On an abstract or logical level it means that we first capture a rough outline of what our consensus engine is today. Once that is done we can whittle it down to what we would like our consensus engine API to look like or what it should be. Make it available to other languages via bindings. This whittling it down approach has the benefit of avoiding prematurely optimizing for the perfect boundary and API since that can be highly subjective, non-obvious and probably a hot bag of unproductive bikeshedding.
Reuse classes -> refine API
On the code level it means that we will also be able to reuse our existing C++ classes, as ugly as they are, and gradually simplify them as we are making bindings available to other languages. This means that we will always have one user, we’ll be continuously integrated with Bitcoin Core. It also means that every step along the way we can benefit from Bitcoin Core’s extensive test suite. Perhaps we can have something like a CI job that enables an experimental configure flag that will link Bitcoin Core against libbitcoinkernel. That will be possible.
Logistics
Let’s talk logistics.
Current phase - Extraction
Right now I am in the middle of completing a candidate branch of the extraction phase that will yield a libbitcoinkernel that has a API that’s very Bitcoin Core specific but is usable by an external C++ project. This phase will also include a dummy binary which uses this library and exercises our consensus engine a bit just to prove out that it works.
Prevent Re-entanglement
What I’ve realized after experimenting with this branch over the last couple of months is that the biggest value add of this first phase, this extraction phase, is that after it is merged any re-entanglement of consensus with new modules will result in linker errors. In essence there is a big value add just to be gained from the first part alone in that we will avoid any entanglement regressions.

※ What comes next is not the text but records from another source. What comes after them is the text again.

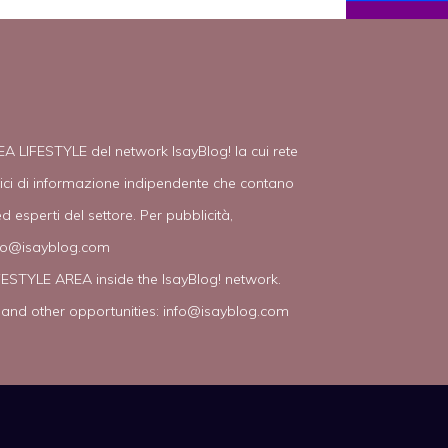
EA LIFESTYLE del network IsayBlog! la cui rete
tici di informazione indipendente che contano
d esperti del settore. Per pubblicità,
fo@isayblog.com
IFESTYLE AREA inside the IsayBlog! network.
 and other opportunities:
info@isayblog.com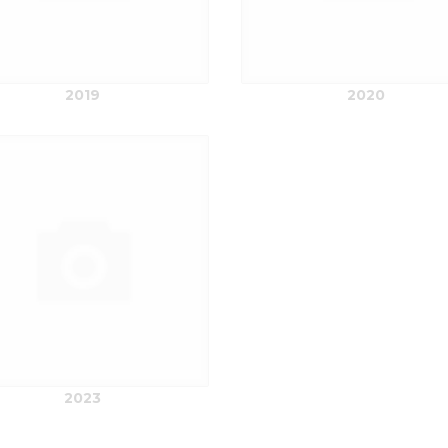
2019
2020
2023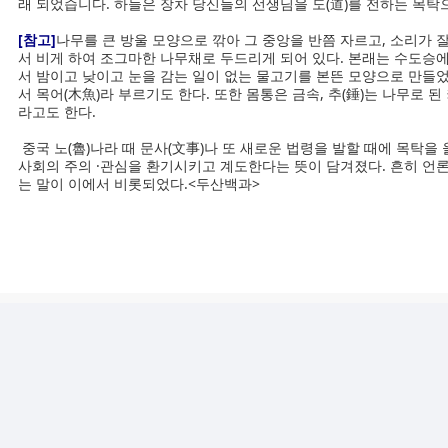
래 되었습니다. 하늘은 장차 당신들의 선생님을 도(道)를 전하는 목탁
[참고]
나무를 큰 방울 모양으로 깎아 그 중앙을 반쯤 자르고, 소리가 잘
서 비게 하여 조그마한 나무채로 두드리게 되어 있다. 본래는 수도승에
서 밤이고 낮이고 눈을 감는 일이 없는 물고기를 본뜬 모양으로 만들었
서 목어(木魚)라 부르기도 한다. 또한 몸통은 금속, 추(錘)는 나무로 
라고도 한다.
중국 노(魯)나라 때 문사(文事)나 또 새로운 법령을 발할 때에 목탁을 
사회의 주의 ·관심을 환기시키고 계도한다는 뜻이 담겨졌다. 흔히 언론
는 말이 이에서 비롯되었다.<두산백과>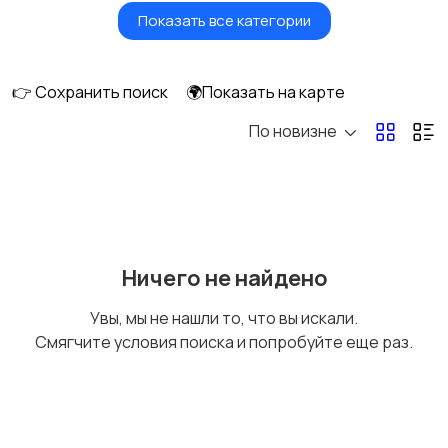
Показать все категории
Фены и стайлеры
Напольные весы
👉 Сохранить поиск
🌍Показать на карте
По новизне
Машинки для стрижки
Бритвы и эпиляторы
и триммеры
Ничего не найдено
Увы, мы не нашли то, что вы искали.
Смягчите условия поиска и попробуйте еще раз.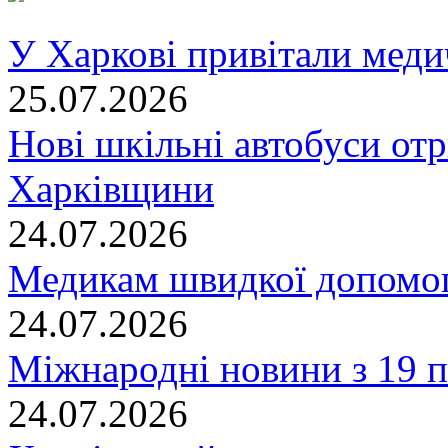
У Харкові привітали меди
25.07.2026
Нові шкільні автобуси отр
Харківщини
24.07.2026
Медикам швидкої допомог
24.07.2026
Міжнародні новини з 19 п
24.07.2026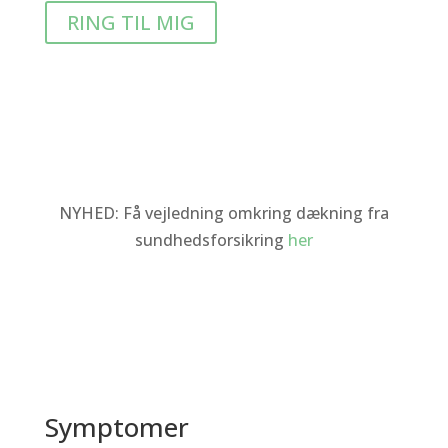
RING TIL MIG
NYHED:
Få vejledning omkring dækning fra
sundhedsforsikring
her
Symptomer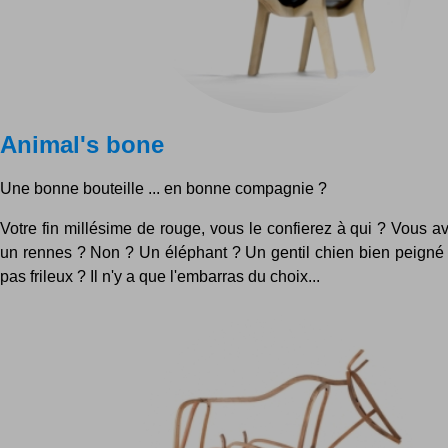
Animal's bone
Une bonne bouteille ... en bonne compagnie ?
Votre fin millésime de rouge, vous le confierez à qui ? Vous av
un rennes ? Non ? Un éléphant ? Un gentil chien bien peigné
pas frileux ? Il n'y a que l'embarras du choix...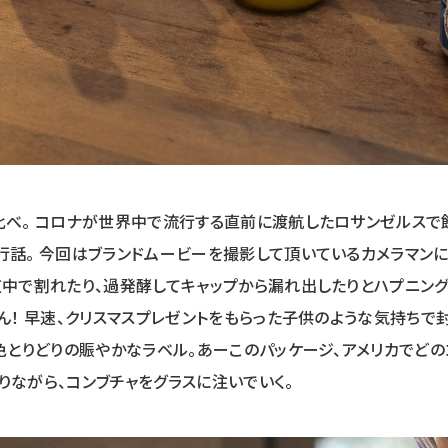
比べ。 コロナが世界中で流行する直前に渡航したロサンゼルスで
行話。 今回はブランドムービーを撮影して頂いているカメラマン
道中で割れたり、過発酵してキャップから漏れ出したりとハプニン
ん！ 早速、クリスマスプレゼントをもらった子供のような気持ちで
色とりどりの賑やかなラベル。あーこのパッケージ、アメリカでどの
ながら、コンブチャをグラスに注いでいく。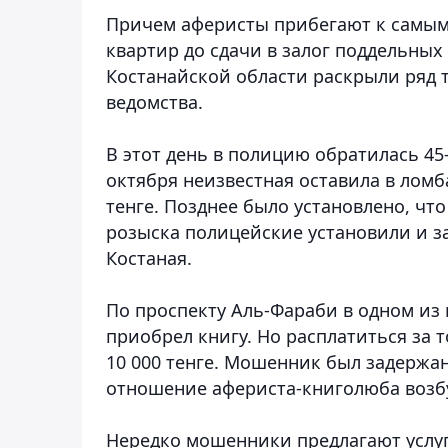
Причем аферисты прибегают к самым
квартир до сдачи в залог поддельны
Костанайской области раскрыли ряд
ведомства.
В этот день в полицию обратилась 45
октября неизвестная оставила в ломб
тенге. Позднее было установлено, чт
розыска полицейские установили и 
Костаная.
По проспекту Аль-Фараби в одном из
приобрел книгу. Но расплатиться за
10 000 тенге. Мошенник был задерж
отношение афериста-книголюба возбу
Нередко мошенники предлагают услуги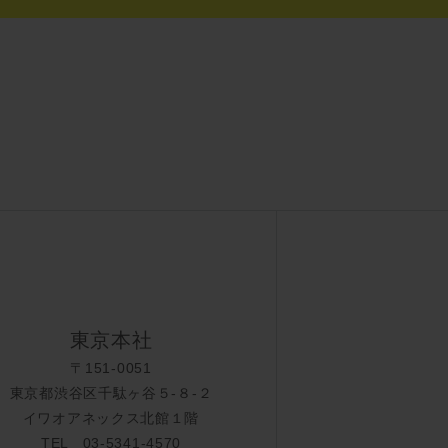
東京本社
〒151-0051
東京都渋谷区千駄ヶ谷５-８-２
イワオアネックス北館１階
TEL 03-5341-4570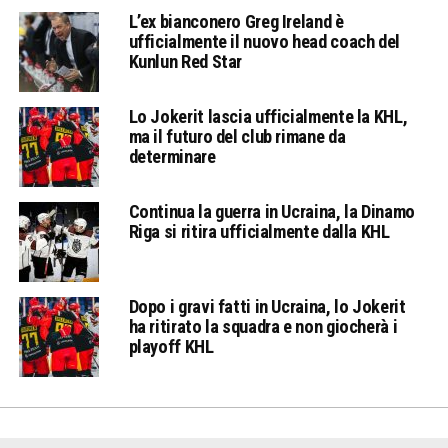
L’ex bianconero Greg Ireland è
ufficialmente il nuovo head coach del
Kunlun Red Star
Lo Jokerit lascia ufficialmente la KHL,
ma il futuro del club rimane da
determinare
Continua la guerra in Ucraina, la Dinamo
Riga si ritira ufficialmente dalla KHL
Dopo i gravi fatti in Ucraina, lo Jokerit
ha ritirato la squadra e non giocherà i
playoff KHL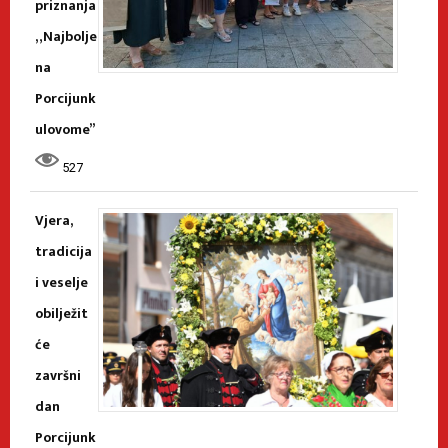
priznanja
„Najbolje
na
Porcijunk
ulovome”
527
Vjera,
tradicija
i veselje
obilježit
će
završni
dan
Porcijunk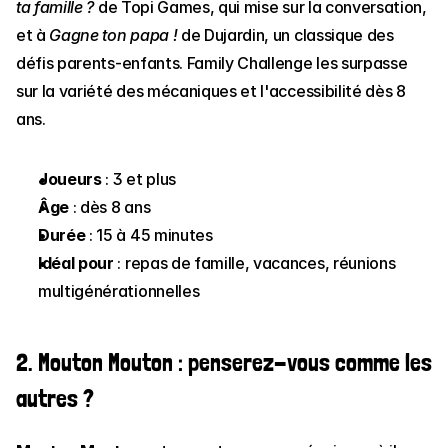
ta famille ?
 de Topi Games, qui mise sur la conversation, 
et à 
Gagne ton papa !
 de Dujardin, un classique des 
défis parents-enfants. Family Challenge les surpasse 
sur la variété des mécaniques et l'accessibilité dès 8 
ans.
Joueurs
 : 3 et plus
Âge
 : dès 8 ans
Durée
 : 15 à 45 minutes
Idéal pour
 : repas de famille, vacances, réunions 
multigénérationnelles
2. Mouton Mouton : penserez-vous comme les 
autres ?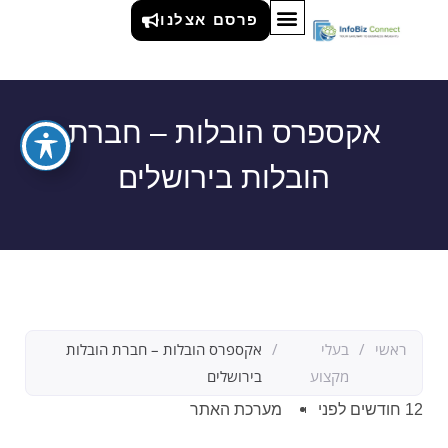
פרסם אצלנו
אקספרס הובלות – חברת
הובלות בירושלים
ראשי
/
בעלי
/
אקספרס הובלות – חברת הובלות
מקצוע
בירושלים
12 חודשים לפני
מערכת האתר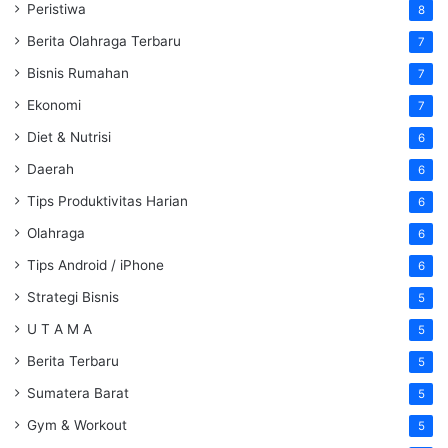
Peristiwa
8
Berita Olahraga Terbaru
7
Bisnis Rumahan
7
Ekonomi
7
Diet & Nutrisi
6
Daerah
6
Tips Produktivitas Harian
6
Olahraga
6
Tips Android / iPhone
6
Strategi Bisnis
5
U T A M A
5
Berita Terbaru
5
Sumatera Barat
5
Gym & Workout
5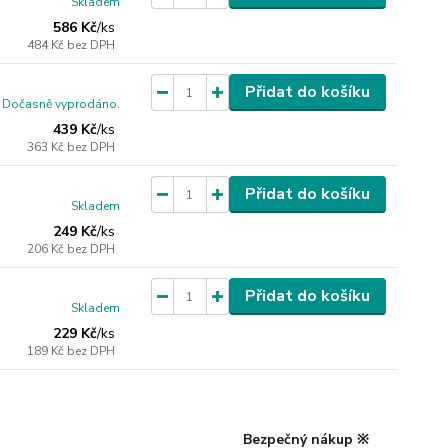
Skladem
586 Kč
/
ks
484 Kč
bez DPH
Přidat do košíku
Dočasně vyprodáno.
439 Kč
/
ks
363 Kč
bez DPH
Přidat do košíku
Skladem
249 Kč
/
ks
206 Kč
bez DPH
Přidat do košíku
Skladem
229 Kč
/
ks
189 Kč
bez DPH
Bezpečný nákup ※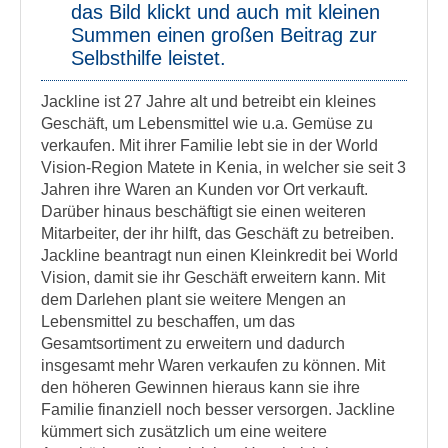
das Bild klickt und auch mit kleinen
Summen einen großen Beitrag zur
Selbsthilfe leistet.
Jackline ist 27 Jahre alt und betreibt ein kleines
Geschäft, um Lebensmittel wie u.a. Gemüse zu
verkaufen. Mit ihrer Familie lebt sie in der World
Vision-Region Matete in Kenia, in welcher sie seit 3
Jahren ihre Waren an Kunden vor Ort verkauft.
Darüber hinaus beschäftigt sie einen weiteren
Mitarbeiter, der ihr hilft, das Geschäft zu betreiben.
Jackline beantragt nun einen Kleinkredit bei World
Vision, damit sie ihr Geschäft erweitern kann. Mit
dem Darlehen plant sie weitere Mengen an
Lebensmittel zu beschaffen, um das
Gesamtsortiment zu erweitern und dadurch
insgesamt mehr Waren verkaufen zu können. Mit
den höheren Gewinnen hieraus kann sie ihre
Familie finanziell noch besser versorgen. Jackline
kümmert sich zusätzlich um eine weitere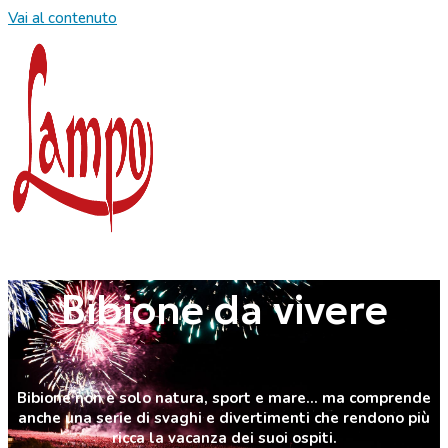
Vai al contenuto
Bibione da vivere
Bibione non è solo natura, sport e mare… ma comprende
anche una serie di svaghi e divertimenti che rendono più
ricca la vacanza dei suoi ospiti.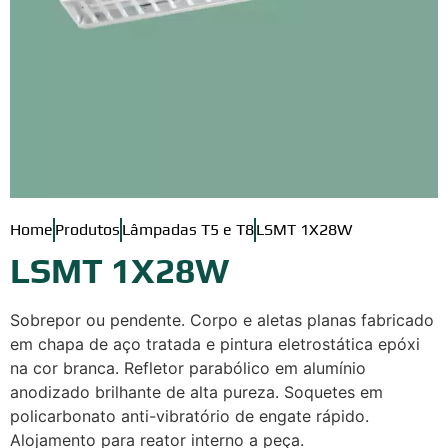
Home
Produtos
Lâmpadas T5 e T8
LSMT 1X28W
LSMT 1X28W
Sobrepor ou pendente. Corpo e aletas planas fabricado
em chapa de aço tratada e pintura eletrostática epóxi
na cor branca. Refletor parabólico em alumínio
anodizado brilhante de alta pureza. Soquetes em
policarbonato anti-vibratório de engate rápido.
Alojamento para reator interno a peça.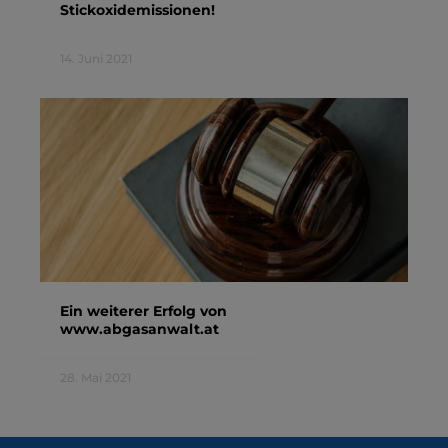
Stickoxidemissionen!
14. Juni 2021
Ein weiterer Erfolg von
www.abgasanwalt.at
28. Mai 2021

Future - Continual API refinement
My hope for the next phase is that there will be strong collaboration between contributors to continually refine our consensus engine’s interface. At this stage should users of libbitcoinkernel other than Bitcoin Core emerge it would also be incredibly helpful to get their perspective on how the API could be made more robust and how it could be made more ergonomic.
In closing, it is my sincere belief that libbitcoinkernel can be a project that improves the Bitcoin network safety, increases Bitcoin’s longevity and one that enables more consensus compatible experimentation. Thank you all for listening.